Earlier this month, Inupiaq subsistence hunter James Tazruk was hunting north of the Arctic Circle. He shot and killed a polar bear - only to discover she was a nursing mother.
Tazruk was upset when he realized what he'd done. So, rather than leave the mother's young to die, he tracked the bear's footprints back to her den.
When he arrived, he found an 18-pound, three- or four-month-old cub. He crawled inside the den and picked up the little bear.
"I'm not going to hurt you. I'm going to take you home," Tazruk told the bear. "Just don't bite me."
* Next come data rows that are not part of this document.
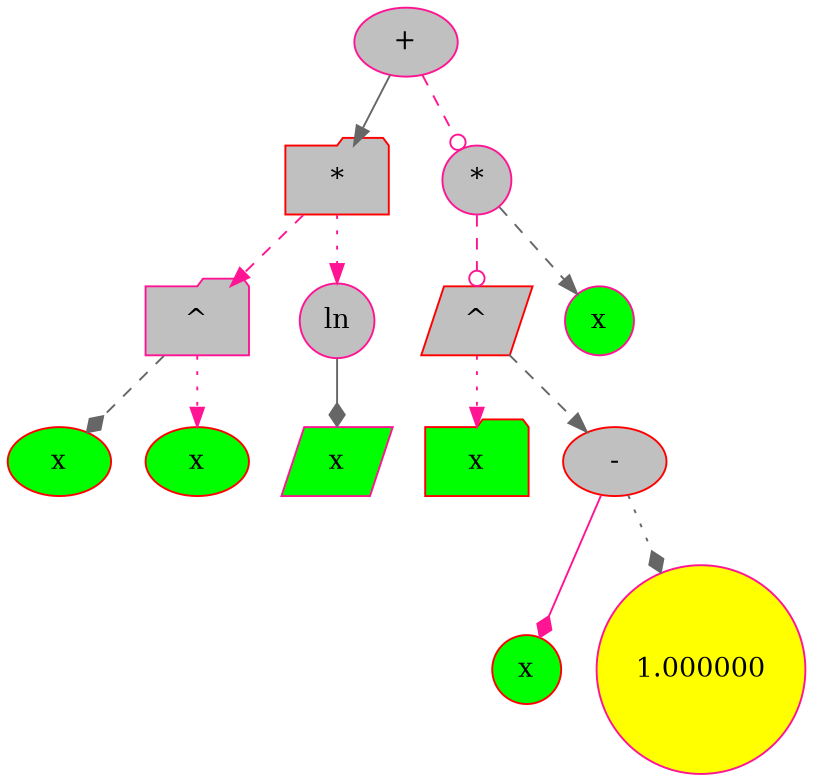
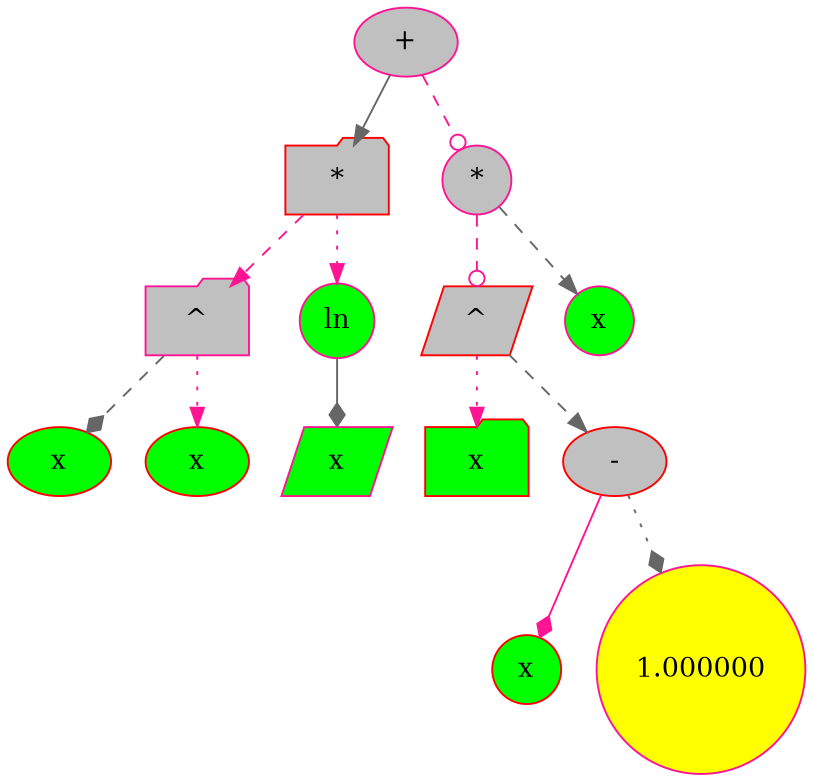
  digraph {
    node [fillcolor=grey shape=circle style=filled color=deeppink]
    edge [color=deeppink style=dashed arrowhead=normal]
    n1 [label="+" shape=ellipse]
    n2 [label="*" shape=folder color=red]
    n3 [label="*"]
    n4 [label="^" shape=folder]
-   n5 [label=ln]
+   n5 [fillcolor=green label=ln]
    n6 [fillcolor=green label=x shape=ellipse color=red]
    n7 [fillcolor=green label=x shape=ellipse color=red]
    n8 [fillcolor=green label=x shape=parallelogram]
    n9 [label="^" shape=parallelogram color=red]
    n10 [fillcolor=green label=x]
    n11 [fillcolor=green label=x shape=folder color=red]
    n12 [label="-" shape=ellipse color=red]
    n13 [fillcolor=green label=x color=red]
    n14 [fillcolor=yellow label=1.000000]
    n1 -> n2 [color=gray40 style=solid]
    n1 -> n3 [arrowhead=odot]
    n2 -> n4
    n2 -> n5 [style=dotted]
    n3 -> n9 [arrowhead=odot]
    n3 -> n10 [color=gray40]
    n4 -> n6 [color=gray40 arrowhead=diamond]
    n4 -> n7 [style=dotted]
    n5 -> n8 [color=gray40 style=solid arrowhead=diamond]
    n9 -> n11 [style=dotted]
    n9 -> n12 [color=gray40]
    n12 -> n13 [style=solid arrowhead=diamond]
    n12 -> n14 [color=gray40 style=dotted arrowhead=diamond]
  }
He transported the bear back to Port Lay, where he lives. The villagers there named the cub Kali (pronounced "Cully"), the Inupiat word for the town.
The next day, Kali was taken to the city of Barrow for a physical, then transported to the Alaska Zoo in Anchorage, where he's been living since.
Zoo officials say Kali will be moved to Buffalo Zoo in New York at some point in the spring, where he'll join the zoo's own cub, Luna (check out some footage of her right here).
Apparently, Luna's mom Anana is having trouble raising her. The zoo hopes that letting the two cubs interact will help ensure they don't get too attached to their human keepers, according to LiveScience.
"At the Buffalo Zoo, both cubs would benefit from each other's company during this important period in their development," Randi Meyerson, coordinator of the Polar Bear Species Survival Plan, said in a statement. "Peer-raising animals is generally preferred over human-rearing animals whenever possible."
But Kali might actually end up at another zoo in the long run.
The St. Louis Zoo is building a state-of-the-art polar bear facility, which is expected to open in 2015. Kali may end up there once it's ready to go.